**Dataset records**
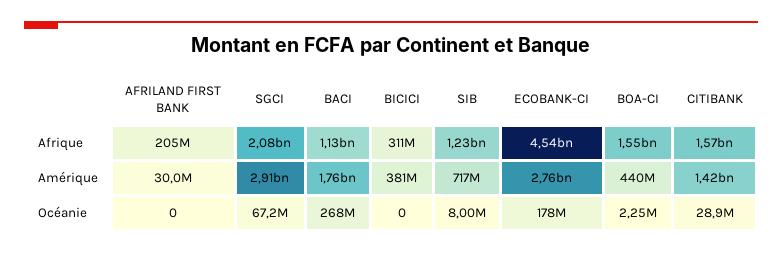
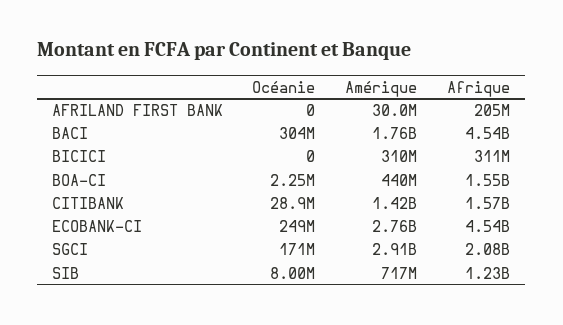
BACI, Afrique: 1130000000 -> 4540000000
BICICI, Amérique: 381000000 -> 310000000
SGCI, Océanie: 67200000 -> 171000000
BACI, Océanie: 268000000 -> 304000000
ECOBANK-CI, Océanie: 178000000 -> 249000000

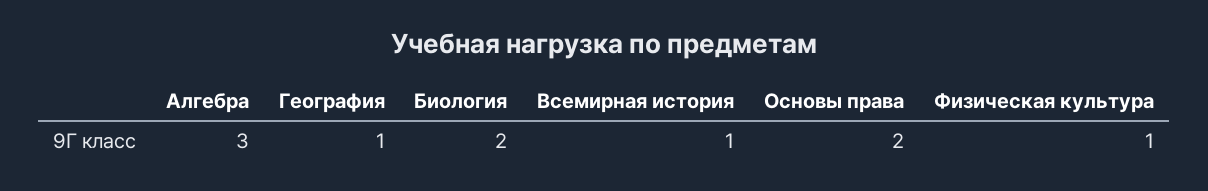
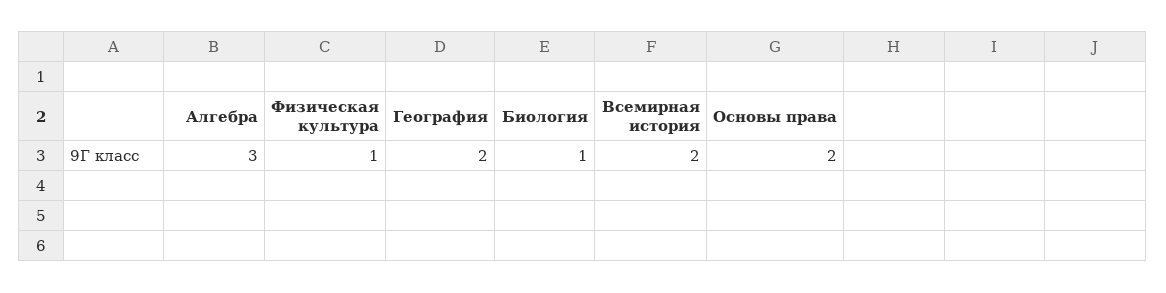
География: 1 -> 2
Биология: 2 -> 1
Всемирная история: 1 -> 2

...

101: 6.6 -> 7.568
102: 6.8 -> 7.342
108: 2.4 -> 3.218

--

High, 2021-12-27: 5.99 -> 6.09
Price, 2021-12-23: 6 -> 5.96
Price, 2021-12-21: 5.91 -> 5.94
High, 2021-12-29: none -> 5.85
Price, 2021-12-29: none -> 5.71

**Description of the task**
For each line of the material that contains "BACI", return a copy.

**Exercise answer**
BACI, Afrique: 1130000000 -> 4540000000
BACI, Océanie: 268000000 -> 304000000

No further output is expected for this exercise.